One phrase that I think most families with special needs children don't like is "How do you do it?", sometimes phrased as its twin "I don't know how you do it!" We know the phrase is usually meant in the kindest of ways, and that it's an acknowledgement of some of the struggles our families can face. But it can feel hurtful in a couple ways. One is that it makes it seem like our child has created a situation so difficult that others can't even imagine what it would be like to live our life. Another is by saying, in a way, that we ARE doing it, by making us somehow separate, set apart, somehow as a family unit handling it all ourselves, and not in need of help, due to our superhero status. Both views of our families are untrue and unhelpful.
That being said, lately I've been thinking a version of the "How do you do it?" myself. It's in the form of "How WOULD we have done it?" How would we have handled this pandemic, this lack of school, this isolation, during what I always think of as the Tough Years---approximately from when Janey was 5 until 10? Those years...wow. Those were the years in which an inclusion school which aimed to include all special needs students realized they were not up to including Janey, and then, while in the autism program she moved to, she was so unhappy and angry that the day came that I got the call that she wasn't even safe to go home, that we needed to come to the school to go with her by ambulance to the emergency room, the start of an ordeal which include six horrible days at Children's Hospital and 3 weeks of Janey being in a psychiatric hospital. Those years featured many, many days where Janey screamed all day, literally, days when she bit herself hard, days when she cried heartbreaking tears for hours, nights of her fury and sadness that seemed like they would never end. But during those years, there was school. We had about six hours a day when we could sleep (or often, just I could---Tony was working, most of that time at a job an hour from home, and how he ever lived through those years I'll never know), recover, breathe, know that she was cared for.
But what if the pandemic had been during those years, and there was no school? I think about that all the time, and I truly wonder how we could have done it.
Of course, the thing is, lots of other people with children with severe autism are living through those tough years right now. And I think about them, all the time. I think about how it must feel to have a child so desperately unhappy, and to be trying so very hard to help them, and having absolutely no respite---no school, no activities, no nothing. I think of them trying to think of ways to fill the days, and to get some rest. I think of the siblings, trying to learn at home in a household that might be often filled with screaming or hitting or crying.
If COVID-19 had happened during the Tough Years, I have to say honestly that I would have sent Janey back to school the second school was open, even if I wasn't sure it was safe, even if I had huge fears about the virus. I would have sent her because I would have known that we simply had to---in order to stay sane---not just us as parents, but her too. I would have taken the risk, the possibility of sickness weighed against the absolute knowledge of what more time at home would be like.

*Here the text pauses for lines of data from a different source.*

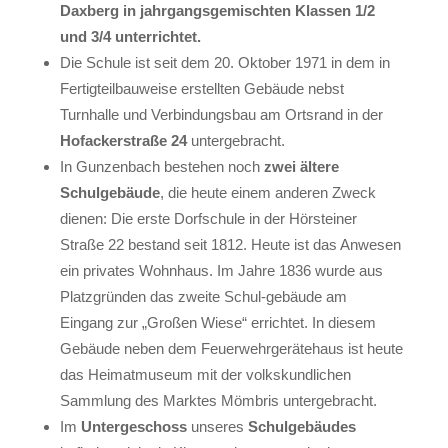
Daxberg in jahrgangsgemischten Klassen 1/2
und 3/4 unterrichtet.
Die Schule ist seit dem 20. Oktober 1971 in dem in
Fertigteilbauweise erstellten Gebäude nebst
Turnhalle und Verbindungsbau am Ortsrand in der
Hofackerstraße 24
untergebracht.
In Gunzenbach bestehen noch
zwei ältere
Schulgebäude
, die heute einem anderen Zweck
dienen: Die erste Dorfschule in der Hörsteiner
Straße 22 bestand seit 1812. Heute ist das Anwesen
ein privates Wohnhaus. Im Jahre 1836 wurde aus
Platzgründen das zweite Schul-gebäude am
Eingang zur „Großen Wiese“ errichtet. In diesem
Gebäude neben dem Feuerwehrgerätehaus ist heute
das Heimatmuseum mit der volkskundlichen
Sammlung des Marktes Mömbris untergebracht.
Im
Untergeschoss
unseres
Schulgebäudes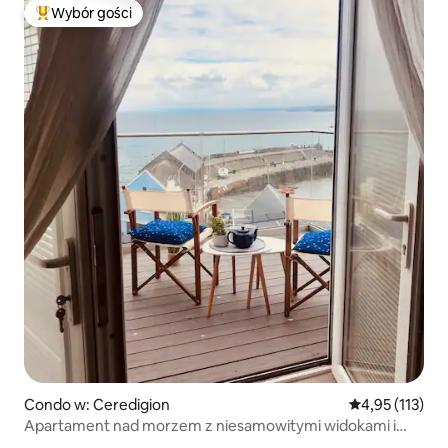
Wybór gości
Najpopularniejsze z kategorii Wybór gości
Condo w: Ceredigion
Średnia ocena: 
4,95 (113)
Apartament nad morzem z niesamowitymi widokami i
delfinami!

This knowledge is why I am not sure how I feel about schools staying closed. If we lived in an ideal world, I would feel sure they should stay closed, but we don't live in that world, and I know there are families out there right now just barely hanging on. I think about the teachers, with families of their own often, and I know they will be put at risk going back to in-person school, as well as the aides and lunch workers and bus drivers and therapists. I worry about all of them. But I can picture most, of course, the situation we have lived through, the child who needs help so badly and the family so extremely stressed by that child's needs, and I worry so much about how they are managing to go on. I know some of you reading this might be living that life right now, and feeling like you are very alone. I wish I could help more. I wish I could come to your house and take care of your child for a day or two, so you could sleep and recover. I wish I had magic.I wish I could fast-forward your life to calmer years. But right now all I can do is tell you I am thinking of you.
We are so lucky. Janey, at almost 16, is happy most of the time. Aside from a period of adjustment at first, and from the days she got upset by Zoom meeting school, which we will no longer do, she has been a champ during this time at home. We are enjoying her. Most of that is just her maturing. Some of it is changes we made, changes in our expectations of her and also changes in our lives. Tony retired early, which has been a financial challenge but without a question absolutely a right decision. The boys are older. We are okay. We hope that Janey can safely go back to school at some point, because she loved high school, but for now, we are okay.
I hope all those in the places of decision making do give a thought to those who are in the Tough Years of severe autism. I hope we can find a way to help those families get through this. I won't say to them that I don't know how they do it. I know how they do it. They do it day by day, hour by hour, minute by minute. They do it because they love their kids, their amazing kids. But they need help, and we as a society need to figure out how to help them, especially in these extraordinary times.